I can swear.  I do swear.  I shouldn't swear.  I swear way too much.  I really need to break my swearing habits.

 It's almost impossible to not make exclamations in some way.  You're surprised, you stub your toe,  You want to emphasize something.  Dang, drat, darn, crap, ow, arrrugh work.  Those exclamations do a good job, but sometimes I need something with a few more syllables to get my true meaning of surprise, indignation or pain expressed.

But there are children with mimicking ears.  Children who silently listen to you say something over and over again.  Something you don't really realize you're saying until one day when they've processed it and, bam, they have a new vocabulary word and there's no way you can take it back. 

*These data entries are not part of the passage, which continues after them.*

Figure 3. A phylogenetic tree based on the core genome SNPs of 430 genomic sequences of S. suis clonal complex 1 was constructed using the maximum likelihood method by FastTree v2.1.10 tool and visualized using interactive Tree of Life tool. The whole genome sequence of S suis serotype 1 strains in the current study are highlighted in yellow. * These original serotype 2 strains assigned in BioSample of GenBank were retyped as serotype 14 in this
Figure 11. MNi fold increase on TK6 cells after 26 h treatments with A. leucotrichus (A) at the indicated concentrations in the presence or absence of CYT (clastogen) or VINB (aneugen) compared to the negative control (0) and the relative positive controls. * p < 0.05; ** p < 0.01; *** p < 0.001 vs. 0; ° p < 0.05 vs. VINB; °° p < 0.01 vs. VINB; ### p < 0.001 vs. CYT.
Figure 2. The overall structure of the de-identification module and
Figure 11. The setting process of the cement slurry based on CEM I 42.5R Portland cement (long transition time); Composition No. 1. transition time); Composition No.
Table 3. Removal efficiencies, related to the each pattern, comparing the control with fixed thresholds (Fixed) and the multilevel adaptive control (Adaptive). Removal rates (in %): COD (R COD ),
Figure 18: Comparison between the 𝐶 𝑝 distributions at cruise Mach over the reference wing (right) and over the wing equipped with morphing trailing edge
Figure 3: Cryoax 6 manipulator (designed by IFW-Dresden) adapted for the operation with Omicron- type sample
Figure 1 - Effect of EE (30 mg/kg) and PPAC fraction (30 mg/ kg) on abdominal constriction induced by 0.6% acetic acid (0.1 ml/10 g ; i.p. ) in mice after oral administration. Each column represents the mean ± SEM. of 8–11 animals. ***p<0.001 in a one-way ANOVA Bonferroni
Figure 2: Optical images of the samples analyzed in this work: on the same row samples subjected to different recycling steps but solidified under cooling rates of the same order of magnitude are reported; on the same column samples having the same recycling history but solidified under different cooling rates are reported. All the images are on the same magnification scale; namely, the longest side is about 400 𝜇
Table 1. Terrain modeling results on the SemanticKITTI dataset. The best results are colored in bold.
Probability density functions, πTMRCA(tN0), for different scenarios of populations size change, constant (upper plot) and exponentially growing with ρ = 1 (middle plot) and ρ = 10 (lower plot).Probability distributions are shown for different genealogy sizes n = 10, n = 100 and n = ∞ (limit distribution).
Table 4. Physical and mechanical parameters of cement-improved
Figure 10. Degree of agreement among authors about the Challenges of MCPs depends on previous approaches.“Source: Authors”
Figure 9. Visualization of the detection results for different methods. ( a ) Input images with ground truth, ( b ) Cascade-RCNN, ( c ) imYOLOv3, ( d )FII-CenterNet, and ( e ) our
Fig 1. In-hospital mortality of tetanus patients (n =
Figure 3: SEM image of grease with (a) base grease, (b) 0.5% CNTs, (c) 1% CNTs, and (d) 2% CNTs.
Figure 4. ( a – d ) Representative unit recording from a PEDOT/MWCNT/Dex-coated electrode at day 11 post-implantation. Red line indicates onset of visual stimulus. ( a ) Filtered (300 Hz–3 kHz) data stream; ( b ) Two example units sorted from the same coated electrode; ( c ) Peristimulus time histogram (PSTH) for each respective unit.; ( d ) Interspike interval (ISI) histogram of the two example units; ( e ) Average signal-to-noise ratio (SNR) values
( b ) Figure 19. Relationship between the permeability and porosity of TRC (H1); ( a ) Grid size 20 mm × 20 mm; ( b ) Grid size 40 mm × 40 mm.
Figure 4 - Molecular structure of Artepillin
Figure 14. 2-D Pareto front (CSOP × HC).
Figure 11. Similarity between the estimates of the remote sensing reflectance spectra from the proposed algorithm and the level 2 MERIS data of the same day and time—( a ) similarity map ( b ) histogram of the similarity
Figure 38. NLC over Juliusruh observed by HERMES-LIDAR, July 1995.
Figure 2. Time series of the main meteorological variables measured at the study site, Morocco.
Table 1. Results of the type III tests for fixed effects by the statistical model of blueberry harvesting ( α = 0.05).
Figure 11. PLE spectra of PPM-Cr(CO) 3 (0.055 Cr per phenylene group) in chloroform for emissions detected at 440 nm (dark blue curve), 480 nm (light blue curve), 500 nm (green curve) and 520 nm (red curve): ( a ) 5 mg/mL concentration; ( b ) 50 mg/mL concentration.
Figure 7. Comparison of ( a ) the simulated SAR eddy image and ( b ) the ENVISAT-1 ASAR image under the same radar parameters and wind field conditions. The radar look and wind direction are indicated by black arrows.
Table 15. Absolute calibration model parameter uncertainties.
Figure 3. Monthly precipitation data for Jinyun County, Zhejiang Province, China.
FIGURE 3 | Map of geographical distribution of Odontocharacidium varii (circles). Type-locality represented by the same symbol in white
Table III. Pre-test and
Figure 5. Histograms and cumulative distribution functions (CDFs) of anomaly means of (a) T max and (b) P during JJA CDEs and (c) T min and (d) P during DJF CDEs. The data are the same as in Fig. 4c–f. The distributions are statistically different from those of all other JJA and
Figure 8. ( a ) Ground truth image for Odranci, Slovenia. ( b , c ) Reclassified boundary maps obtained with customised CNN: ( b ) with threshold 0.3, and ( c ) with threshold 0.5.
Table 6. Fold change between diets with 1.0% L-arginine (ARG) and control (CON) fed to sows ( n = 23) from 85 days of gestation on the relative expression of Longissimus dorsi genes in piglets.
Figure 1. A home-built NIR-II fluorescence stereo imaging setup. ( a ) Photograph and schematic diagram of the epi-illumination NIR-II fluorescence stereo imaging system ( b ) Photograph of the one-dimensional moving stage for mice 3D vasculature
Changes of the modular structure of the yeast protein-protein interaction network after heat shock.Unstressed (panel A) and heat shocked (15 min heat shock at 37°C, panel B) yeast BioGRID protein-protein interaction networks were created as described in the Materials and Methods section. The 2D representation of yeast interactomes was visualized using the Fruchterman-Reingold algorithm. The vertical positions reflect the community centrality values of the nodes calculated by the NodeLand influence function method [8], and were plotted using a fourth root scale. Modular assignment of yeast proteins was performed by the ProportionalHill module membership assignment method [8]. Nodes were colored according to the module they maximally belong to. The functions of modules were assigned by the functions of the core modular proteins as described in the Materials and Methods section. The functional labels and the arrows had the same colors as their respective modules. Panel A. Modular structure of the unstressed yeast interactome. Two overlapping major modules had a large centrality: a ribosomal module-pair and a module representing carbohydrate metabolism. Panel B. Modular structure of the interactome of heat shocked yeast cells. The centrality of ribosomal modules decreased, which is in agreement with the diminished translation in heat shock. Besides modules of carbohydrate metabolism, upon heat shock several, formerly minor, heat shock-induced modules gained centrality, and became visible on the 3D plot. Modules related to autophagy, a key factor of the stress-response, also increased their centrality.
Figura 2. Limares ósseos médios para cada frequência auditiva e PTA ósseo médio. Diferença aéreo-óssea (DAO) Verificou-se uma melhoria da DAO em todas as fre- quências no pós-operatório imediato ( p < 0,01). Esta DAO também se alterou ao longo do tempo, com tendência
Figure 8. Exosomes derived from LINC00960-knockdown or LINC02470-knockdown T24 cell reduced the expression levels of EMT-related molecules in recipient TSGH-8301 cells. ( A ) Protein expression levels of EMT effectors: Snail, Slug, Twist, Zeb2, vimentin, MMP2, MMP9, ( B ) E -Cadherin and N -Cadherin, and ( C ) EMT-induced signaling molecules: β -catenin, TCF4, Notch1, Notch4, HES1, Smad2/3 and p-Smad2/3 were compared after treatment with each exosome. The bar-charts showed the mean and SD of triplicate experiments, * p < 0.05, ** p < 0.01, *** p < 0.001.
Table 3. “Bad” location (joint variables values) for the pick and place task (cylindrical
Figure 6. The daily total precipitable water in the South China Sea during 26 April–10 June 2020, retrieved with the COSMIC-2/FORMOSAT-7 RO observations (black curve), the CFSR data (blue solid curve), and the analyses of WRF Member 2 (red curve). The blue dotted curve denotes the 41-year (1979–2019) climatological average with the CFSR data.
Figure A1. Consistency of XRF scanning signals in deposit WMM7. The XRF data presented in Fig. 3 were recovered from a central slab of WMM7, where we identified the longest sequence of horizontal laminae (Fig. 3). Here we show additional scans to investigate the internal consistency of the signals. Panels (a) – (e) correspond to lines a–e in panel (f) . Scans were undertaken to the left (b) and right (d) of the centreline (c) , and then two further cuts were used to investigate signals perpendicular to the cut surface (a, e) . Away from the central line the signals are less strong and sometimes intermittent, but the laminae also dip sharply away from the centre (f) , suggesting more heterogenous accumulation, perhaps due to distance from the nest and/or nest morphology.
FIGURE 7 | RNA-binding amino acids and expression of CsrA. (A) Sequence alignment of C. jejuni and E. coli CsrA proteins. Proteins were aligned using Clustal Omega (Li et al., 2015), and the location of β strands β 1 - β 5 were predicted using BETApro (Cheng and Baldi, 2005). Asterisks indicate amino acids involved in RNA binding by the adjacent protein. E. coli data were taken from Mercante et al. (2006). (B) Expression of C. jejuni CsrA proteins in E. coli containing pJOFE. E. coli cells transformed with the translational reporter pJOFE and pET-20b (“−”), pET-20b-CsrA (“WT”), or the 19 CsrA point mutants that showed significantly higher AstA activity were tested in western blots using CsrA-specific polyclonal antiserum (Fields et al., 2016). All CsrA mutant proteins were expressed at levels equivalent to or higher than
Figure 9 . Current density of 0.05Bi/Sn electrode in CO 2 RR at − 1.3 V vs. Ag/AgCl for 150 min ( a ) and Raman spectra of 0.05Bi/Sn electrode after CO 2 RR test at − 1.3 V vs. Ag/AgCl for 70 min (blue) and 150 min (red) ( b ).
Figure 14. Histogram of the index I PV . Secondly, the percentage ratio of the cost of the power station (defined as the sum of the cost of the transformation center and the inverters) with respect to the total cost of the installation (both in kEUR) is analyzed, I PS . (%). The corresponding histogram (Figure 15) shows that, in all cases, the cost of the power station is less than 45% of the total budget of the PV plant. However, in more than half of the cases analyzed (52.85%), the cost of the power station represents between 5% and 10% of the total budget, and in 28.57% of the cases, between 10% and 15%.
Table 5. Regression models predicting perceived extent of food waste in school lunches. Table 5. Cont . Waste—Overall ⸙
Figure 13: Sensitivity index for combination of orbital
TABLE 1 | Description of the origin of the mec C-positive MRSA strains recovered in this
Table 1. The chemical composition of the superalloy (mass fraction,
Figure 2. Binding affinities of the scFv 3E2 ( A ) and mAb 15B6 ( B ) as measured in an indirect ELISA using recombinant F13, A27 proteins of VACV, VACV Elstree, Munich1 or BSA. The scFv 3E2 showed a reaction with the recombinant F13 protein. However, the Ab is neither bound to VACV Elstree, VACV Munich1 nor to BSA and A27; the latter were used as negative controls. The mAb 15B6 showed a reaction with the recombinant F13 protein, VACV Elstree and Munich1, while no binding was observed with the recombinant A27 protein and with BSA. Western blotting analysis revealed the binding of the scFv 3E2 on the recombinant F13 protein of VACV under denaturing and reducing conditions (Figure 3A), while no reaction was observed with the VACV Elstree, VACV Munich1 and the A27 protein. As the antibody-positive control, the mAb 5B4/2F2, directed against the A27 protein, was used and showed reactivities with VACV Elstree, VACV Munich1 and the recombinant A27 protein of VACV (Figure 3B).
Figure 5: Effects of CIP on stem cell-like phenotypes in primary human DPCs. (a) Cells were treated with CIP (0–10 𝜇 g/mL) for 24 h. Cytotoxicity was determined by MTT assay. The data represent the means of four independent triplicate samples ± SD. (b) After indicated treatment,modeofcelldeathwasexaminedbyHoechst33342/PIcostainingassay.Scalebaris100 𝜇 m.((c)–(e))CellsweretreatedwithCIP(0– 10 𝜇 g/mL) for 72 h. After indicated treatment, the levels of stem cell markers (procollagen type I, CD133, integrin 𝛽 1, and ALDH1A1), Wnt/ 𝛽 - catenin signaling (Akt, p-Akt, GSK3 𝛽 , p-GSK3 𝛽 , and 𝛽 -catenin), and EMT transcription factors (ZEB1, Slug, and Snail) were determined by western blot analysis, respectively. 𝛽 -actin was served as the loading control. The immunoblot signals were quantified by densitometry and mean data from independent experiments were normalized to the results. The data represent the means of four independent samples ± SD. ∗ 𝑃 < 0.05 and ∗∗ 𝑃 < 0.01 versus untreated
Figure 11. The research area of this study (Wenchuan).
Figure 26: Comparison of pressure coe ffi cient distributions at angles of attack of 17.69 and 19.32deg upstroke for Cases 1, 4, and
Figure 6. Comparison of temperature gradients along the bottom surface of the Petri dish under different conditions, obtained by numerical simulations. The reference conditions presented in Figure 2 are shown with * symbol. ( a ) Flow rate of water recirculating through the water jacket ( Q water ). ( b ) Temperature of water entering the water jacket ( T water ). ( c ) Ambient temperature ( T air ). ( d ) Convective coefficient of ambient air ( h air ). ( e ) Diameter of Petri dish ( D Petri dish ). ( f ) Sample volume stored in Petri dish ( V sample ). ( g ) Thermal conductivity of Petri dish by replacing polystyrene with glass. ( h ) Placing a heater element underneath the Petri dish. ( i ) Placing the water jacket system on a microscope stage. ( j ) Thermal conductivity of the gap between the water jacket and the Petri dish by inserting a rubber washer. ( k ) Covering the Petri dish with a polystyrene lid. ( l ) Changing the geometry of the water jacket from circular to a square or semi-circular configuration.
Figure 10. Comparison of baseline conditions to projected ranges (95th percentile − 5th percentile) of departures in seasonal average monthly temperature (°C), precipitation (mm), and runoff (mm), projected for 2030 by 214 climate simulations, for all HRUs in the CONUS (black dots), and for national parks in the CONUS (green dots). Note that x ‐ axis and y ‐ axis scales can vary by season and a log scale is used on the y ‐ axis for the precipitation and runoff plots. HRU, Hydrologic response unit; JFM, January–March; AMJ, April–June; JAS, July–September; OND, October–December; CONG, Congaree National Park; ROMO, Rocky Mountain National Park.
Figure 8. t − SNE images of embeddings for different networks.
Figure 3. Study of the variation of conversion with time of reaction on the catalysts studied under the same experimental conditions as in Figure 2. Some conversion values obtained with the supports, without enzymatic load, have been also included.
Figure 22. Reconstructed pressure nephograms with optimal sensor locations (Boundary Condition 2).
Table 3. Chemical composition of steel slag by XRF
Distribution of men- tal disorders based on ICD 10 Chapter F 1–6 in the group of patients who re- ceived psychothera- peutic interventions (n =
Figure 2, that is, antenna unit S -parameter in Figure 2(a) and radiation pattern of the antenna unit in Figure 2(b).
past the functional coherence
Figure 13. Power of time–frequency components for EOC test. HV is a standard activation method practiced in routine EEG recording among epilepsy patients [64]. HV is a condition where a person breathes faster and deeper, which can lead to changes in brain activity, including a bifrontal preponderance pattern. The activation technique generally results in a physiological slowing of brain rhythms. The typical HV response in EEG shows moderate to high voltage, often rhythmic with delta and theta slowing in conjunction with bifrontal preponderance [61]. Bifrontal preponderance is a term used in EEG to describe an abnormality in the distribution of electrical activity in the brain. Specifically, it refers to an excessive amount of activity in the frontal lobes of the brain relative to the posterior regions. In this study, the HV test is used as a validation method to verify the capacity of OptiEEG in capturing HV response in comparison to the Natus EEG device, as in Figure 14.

So I've been working on my safety swears.  Some of them I've had for years, such as "God bless America."  I have one, "I swannie" that always reminds me of my Aunt Pat, because I can just hear her in my mind every time I say it.  Then there are funny ones, such as, "mama pajama" from the movie Mystery Men.  I even manage to get in a, "son of a gun" from time to time. 

I hope I'm doing an okay job of curtailing my language.  I fear however, that in just a short while my son is going to blurt out a terrible, dirty word and look at me with the biggest smile because he's just managed to use his new word correctly in context.

The Big Boy Update:  Tummy trouble.  Last night at the conclusion of dinner he started telling us his tummy was bothering him.  He communicates with us fairly regularly about his skin being itchy by showing us where it's bothering him and asking for lotion or medicine or powder, but this marks the first time he's really communicated an unexpected ill.  We can see him scratching and watch his face get red.  We wouldn't have known his stomach was bothering him.  I was hoping he hadn't contracted the stomach virus that was going around school.  I was doubly hoping he wasn't going to throw up his dinner in the back seat of the car.  I loosened his diaper and told him we would have a bath when we got home.  He held on to his stomach and repeated bath and, "tummy hurt" several times.   When we got home the issue had apparently been resolved...in his diaper.  A right mess it was too.  But he felt better.

The Tiny Girl Chronicles:  Here's your baby, ma'am. At pickup at school today the other teachers were telling me to look at my daughter.  She was coming from the classroom, in the teacher's arms, completely limp and laid out.  She was completely asleep.  It was a tiring morning.

Someone Once Said:  People who pass up temptations have only themselves to blame.